Information supplied:
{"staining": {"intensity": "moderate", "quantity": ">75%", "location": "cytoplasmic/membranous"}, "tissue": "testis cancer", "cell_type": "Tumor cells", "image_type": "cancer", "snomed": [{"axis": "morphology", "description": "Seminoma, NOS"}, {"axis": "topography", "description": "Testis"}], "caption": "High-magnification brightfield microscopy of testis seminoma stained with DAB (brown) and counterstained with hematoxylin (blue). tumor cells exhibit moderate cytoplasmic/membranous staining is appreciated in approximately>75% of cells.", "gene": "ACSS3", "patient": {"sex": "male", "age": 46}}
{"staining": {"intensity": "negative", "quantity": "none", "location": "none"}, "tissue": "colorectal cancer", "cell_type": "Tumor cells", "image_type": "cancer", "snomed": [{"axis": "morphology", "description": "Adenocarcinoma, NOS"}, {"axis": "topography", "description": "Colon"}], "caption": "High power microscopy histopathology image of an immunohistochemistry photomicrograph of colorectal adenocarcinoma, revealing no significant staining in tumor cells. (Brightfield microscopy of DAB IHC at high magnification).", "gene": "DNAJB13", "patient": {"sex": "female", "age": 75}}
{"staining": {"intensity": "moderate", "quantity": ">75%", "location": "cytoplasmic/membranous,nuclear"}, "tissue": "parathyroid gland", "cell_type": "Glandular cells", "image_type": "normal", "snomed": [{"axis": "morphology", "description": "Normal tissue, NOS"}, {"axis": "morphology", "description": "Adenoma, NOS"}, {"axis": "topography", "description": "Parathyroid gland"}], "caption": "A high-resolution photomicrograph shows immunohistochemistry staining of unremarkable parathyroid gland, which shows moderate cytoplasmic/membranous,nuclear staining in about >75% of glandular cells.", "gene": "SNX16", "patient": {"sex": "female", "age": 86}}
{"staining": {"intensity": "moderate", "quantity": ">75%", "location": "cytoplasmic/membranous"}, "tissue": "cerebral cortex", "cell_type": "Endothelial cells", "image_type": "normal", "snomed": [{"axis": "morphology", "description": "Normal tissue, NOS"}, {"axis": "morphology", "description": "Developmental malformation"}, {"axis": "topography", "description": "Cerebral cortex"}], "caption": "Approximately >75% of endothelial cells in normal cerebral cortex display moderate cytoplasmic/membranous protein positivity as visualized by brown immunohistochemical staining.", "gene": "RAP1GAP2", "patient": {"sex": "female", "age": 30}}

Required action: Beginning with the line that contains "high-resolution photomicrograph shows", restate word for word each line through the last one in the data, and write nothing more.

Output below:
{"staining": {"intensity": "moderate", "quantity": ">75%", "location": "cytoplasmic/membranous,nuclear"}, "tissue": "parathyroid gland", "cell_type": "Glandular cells", "image_type": "normal", "snomed": [{"axis": "morphology", "description": "Normal tissue, NOS"}, {"axis": "morphology", "description": "Adenoma, NOS"}, {"axis": "topography", "description": "Parathyroid gland"}], "caption": "A high-resolution photomicrograph shows immunohistochemistry staining of unremarkable parathyroid gland, which shows moderate cytoplasmic/membranous,nuclear staining in about >75% of glandular cells.", "gene": "SNX16", "patient": {"sex": "female", "age": 86}}
{"staining": {"intensity": "moderate", "quantity": ">75%", "location": "cytoplasmic/membranous"}, "tissue": "cerebral cortex", "cell_type": "Endothelial cells", "image_type": "normal", "snomed": [{"axis": "morphology", "description": "Normal tissue, NOS"}, {"axis": "morphology", "description": "Developmental malformation"}, {"axis": "topography", "description": "Cerebral cortex"}], "caption": "Approximately >75% of endothelial cells in normal cerebral cortex display moderate cytoplasmic/membranous protein positivity as visualized by brown immunohistochemical staining.", "gene": "RAP1GAP2", "patient": {"sex": "female", "age": 30}}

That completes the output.